◆ **INSTRUCTIONS**:
#1 Why did the writer of the running diary find the first day's run more difficult? Answer in one to three sentences.
#2 Can you return the part of the running diary that begins at the words "Also there is" and stops after "see what happens."?

Today it was pretty cold and windy but I still made myself do it which is good. At the start I pushed myself more and beat some of my run markers but I paid for it by having to walk more and a stitch in my side yet again. But the stitch isnt too bad.
I had a drink yesterday on day 2 whereas today I didnt and I think it does make a difference to hydrate first.
After about an hours rest when I got home I went to the library which is quite a walk and when I got to do library I got twinges of pain like spasms in my right leg. Im sure its nothing and so long as I keep this up it can only get easier. I think I was out of breathe for less time when I got home too.
On my route there is a part that has a parallel path that is down a slope a little and my youngest thought she was cool to run it (her run keeps up with me walking). I thought maybe she will become a runner too from seeing me do it hahaha.
Also there is another part on my route that I could use to extend it just a little and also be more of a private route, on a cycle track which runs parallel to my now route. But again, I dont want to change things just yet. Tomorrow will be day 4 and friday day 5 so pretty good. Shame about the weekend cos my eldest doesnt like going out for 'walks' or anything. Will see what happens.

Monday 26 January 2015

First Day 26/01/2015

Ok so its nearer the end of the month than the start but from settling the girls back into their school routine and redecorating my room, a happy achievement as it was one of my new years wishes, I had a spur of the moment decision to start my fat bitch run today. Its a small step and far from what the book describes as a starting point but I believe it is flexable to a persons needs.
So. firstly one of the things I havent got around to yet is making that leap to doing it when my youngest goes to nursery. Instead I decided to take her with me in the mornings which means pushing a buggy... But its a start.. And its a little less daunting with her company than on my own. Although I found it more difficult not being able to swing your arms when running.

◆ **EXTRACTED RECORDS**:
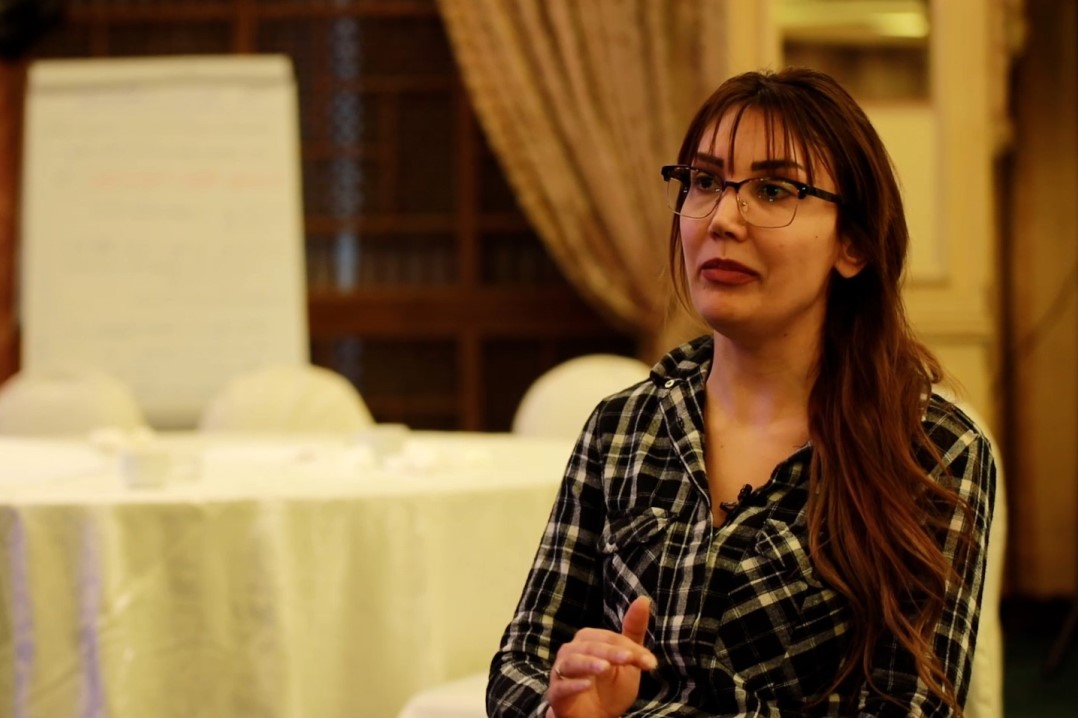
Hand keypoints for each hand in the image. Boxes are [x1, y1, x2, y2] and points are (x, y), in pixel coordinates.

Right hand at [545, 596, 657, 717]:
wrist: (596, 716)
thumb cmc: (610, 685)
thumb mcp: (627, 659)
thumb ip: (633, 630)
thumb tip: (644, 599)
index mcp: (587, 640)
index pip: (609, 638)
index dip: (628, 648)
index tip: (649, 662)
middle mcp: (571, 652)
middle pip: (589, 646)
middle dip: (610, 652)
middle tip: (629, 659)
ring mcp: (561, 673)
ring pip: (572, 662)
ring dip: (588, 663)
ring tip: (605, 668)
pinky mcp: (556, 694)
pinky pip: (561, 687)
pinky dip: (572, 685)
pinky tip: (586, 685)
...
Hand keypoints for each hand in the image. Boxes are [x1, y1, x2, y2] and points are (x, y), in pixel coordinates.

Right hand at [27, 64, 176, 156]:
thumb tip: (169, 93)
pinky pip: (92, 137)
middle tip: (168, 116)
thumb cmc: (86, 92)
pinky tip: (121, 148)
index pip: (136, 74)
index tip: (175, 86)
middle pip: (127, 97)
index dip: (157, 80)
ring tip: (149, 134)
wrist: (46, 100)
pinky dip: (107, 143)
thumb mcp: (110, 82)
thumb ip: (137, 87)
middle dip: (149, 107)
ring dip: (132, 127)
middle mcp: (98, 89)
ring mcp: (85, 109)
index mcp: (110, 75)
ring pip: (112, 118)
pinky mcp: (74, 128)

◆ **ANSWERS TO THE EXERCISE**:
#1 The writer took their youngest along and pushed her in a buggy. That meant they couldn't swing their arms while running.

#2
Also there is another part on my route that I could use to extend it just a little and also be more of a private route, on a cycle track which runs parallel to my now route. But again, I dont want to change things just yet. Tomorrow will be day 4 and friday day 5 so pretty good. Shame about the weekend cos my eldest doesnt like going out for 'walks' or anything. Will see what happens.